In the blog post below about Rene Ater's lecture at the Smithsonian American Art Museum, how many black artists have works in the new exhibit?

- _DOCUMENT EXTRACT_
————————
DC at Night

DC at Night

Friday, April 27, 2012

In Black and White

When it comes to artful photography what you see is not always the whole truth, according to University of Maryland art professor Rene Ater. For such pictures also tell stories and deliver powerful messages beyond just what you see on the surface

Ater appeared at the Smithsonian American Art Museum today to deliver a lecture designed to kick off the museum's new exhibit African-American Art: The Harlem Renaissance, The Civil Rights Era, and Beyond, which features works from 43 black artists.

Entitled Telling Stories, Sending Messages: Insight and Inspiration for African-American Photography in the mid-20th Century, Ater's remarks focused on 3 black and white pictures included in the exhibit. They were:
  • "Make a Wish (Bronx Slave Market, 170th Street, New York" (1938) by Robert McNeil
  • "Harlem - Gang Warfare" (1948) by Gordon Parks
  • "Graduation" (1949) by Roy DeCarava
 In "Make a Wish," McNeil captures 2 black women and 1 black man waiting on a bright, cold morning for someone to choose them for domestic day work. Ater said the picture was part of a series condemning appalling labor conditions in depression era New York City where unemployment for blacks was 50 percent and a day-laborer might make 15 cents an hour.

"You have the dignity of the well-dressed women against the indignity of their working conditions," Ater said. "And then there is irony of the movie poster behind them. What are they wishing for?"
————————
- _DATA EXTRACT_
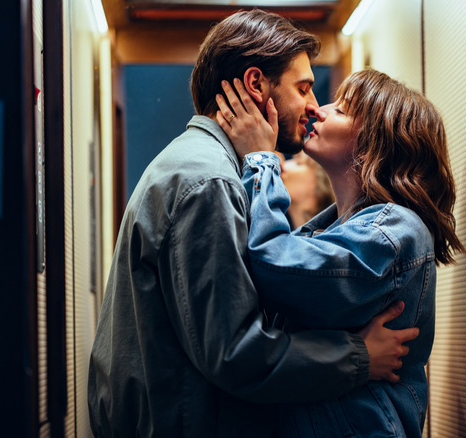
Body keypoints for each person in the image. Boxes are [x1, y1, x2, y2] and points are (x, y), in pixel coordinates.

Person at [87, 10, 420, 438]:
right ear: (255, 85)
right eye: (303, 89)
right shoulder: (209, 182)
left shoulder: (196, 165)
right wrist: (356, 356)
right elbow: (234, 352)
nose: (313, 106)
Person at [216, 68, 464, 437]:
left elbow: (274, 264)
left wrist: (260, 158)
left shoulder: (396, 229)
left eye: (343, 109)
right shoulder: (330, 229)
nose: (318, 109)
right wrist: (358, 352)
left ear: (378, 142)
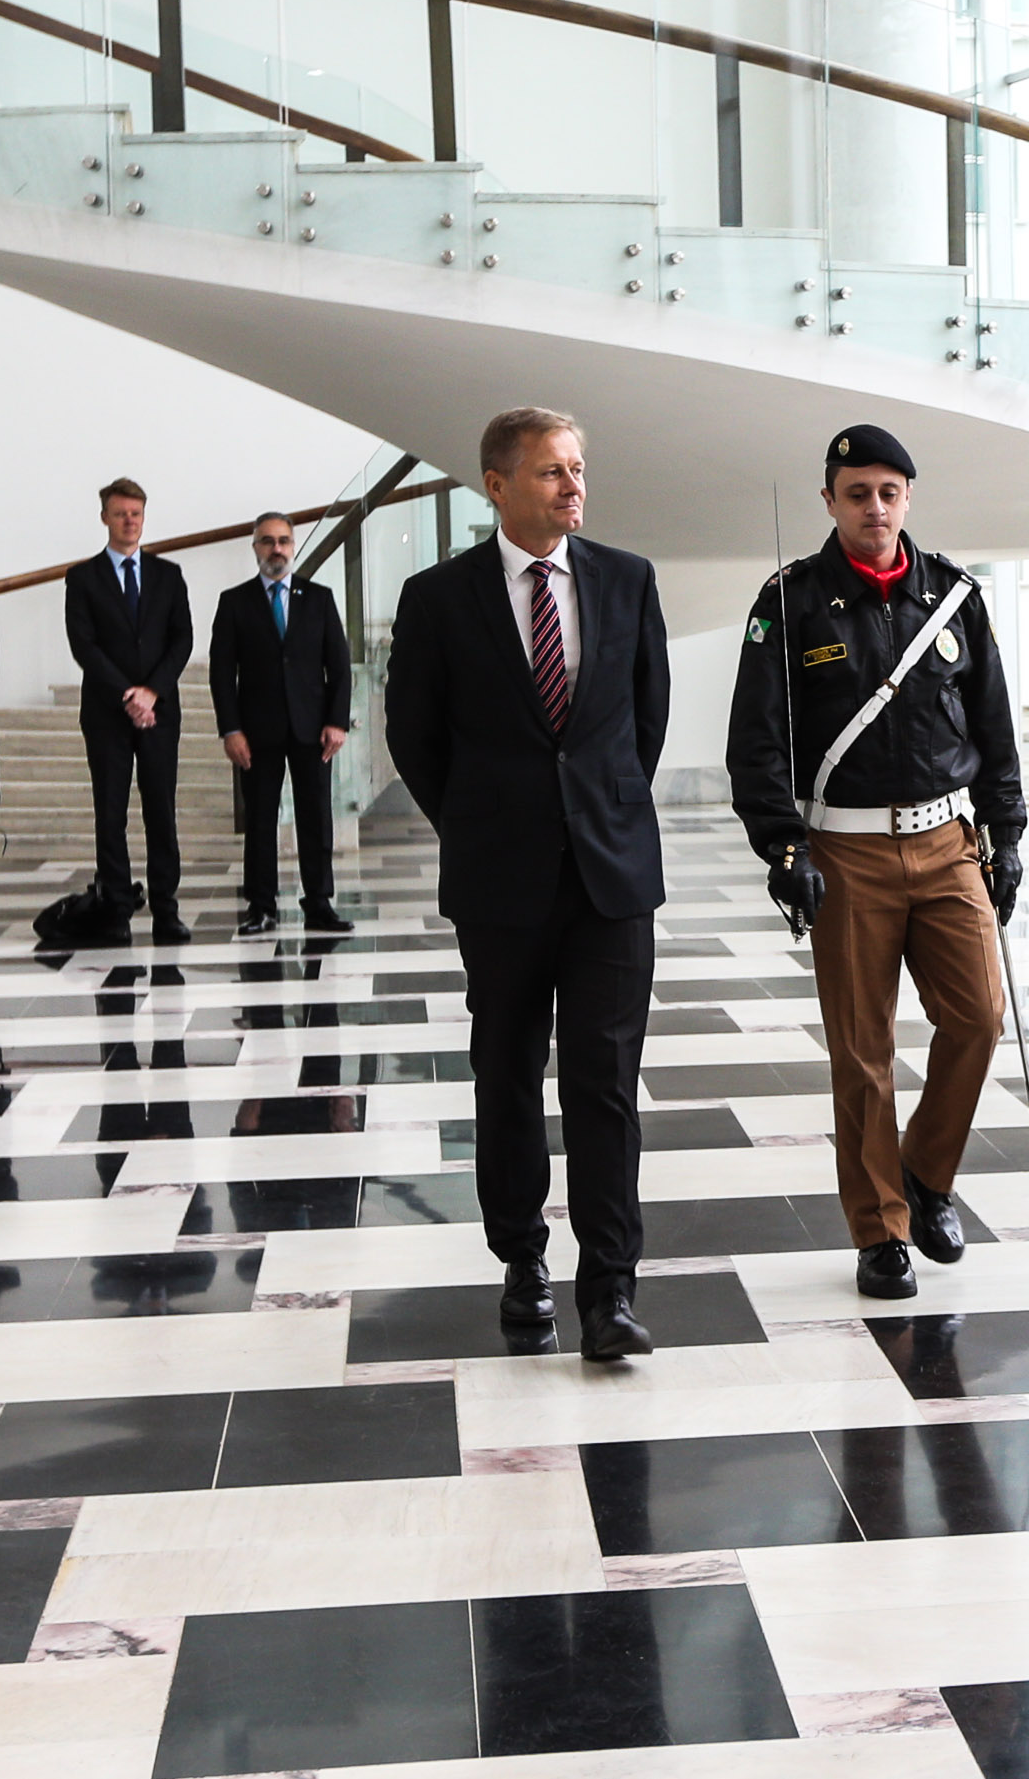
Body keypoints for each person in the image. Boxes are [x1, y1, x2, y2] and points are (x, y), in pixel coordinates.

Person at [387, 407, 669, 1362]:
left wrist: (597, 811)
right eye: (552, 471)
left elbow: (644, 720)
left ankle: (611, 1289)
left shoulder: (628, 580)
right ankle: (522, 1259)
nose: (573, 485)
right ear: (498, 485)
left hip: (610, 877)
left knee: (605, 1083)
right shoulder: (438, 598)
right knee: (506, 1074)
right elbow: (415, 737)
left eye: (578, 468)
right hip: (500, 879)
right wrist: (482, 822)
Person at [727, 424, 1027, 1302]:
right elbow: (757, 741)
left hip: (947, 843)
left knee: (978, 1018)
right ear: (830, 500)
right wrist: (783, 845)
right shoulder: (790, 601)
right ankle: (881, 1229)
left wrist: (1007, 835)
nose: (874, 507)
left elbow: (993, 723)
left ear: (908, 497)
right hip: (846, 849)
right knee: (863, 1052)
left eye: (888, 492)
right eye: (856, 493)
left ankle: (927, 1173)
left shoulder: (955, 596)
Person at [210, 513, 353, 936]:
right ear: (255, 547)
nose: (277, 549)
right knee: (259, 821)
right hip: (256, 732)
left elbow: (339, 666)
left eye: (284, 541)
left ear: (293, 546)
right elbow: (222, 673)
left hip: (313, 730)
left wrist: (337, 721)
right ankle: (261, 907)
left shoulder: (319, 598)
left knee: (316, 818)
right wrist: (230, 729)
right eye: (268, 541)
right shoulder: (234, 602)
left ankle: (319, 904)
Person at [64, 478, 193, 942]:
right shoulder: (83, 578)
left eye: (135, 513)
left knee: (161, 811)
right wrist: (128, 694)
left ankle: (166, 910)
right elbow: (84, 645)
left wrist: (152, 692)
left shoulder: (168, 574)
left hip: (159, 712)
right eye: (120, 514)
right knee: (110, 812)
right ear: (105, 517)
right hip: (107, 713)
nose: (129, 521)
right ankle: (117, 909)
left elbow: (182, 639)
————————
- _ANSWER FOR THIS EXERCISE_
43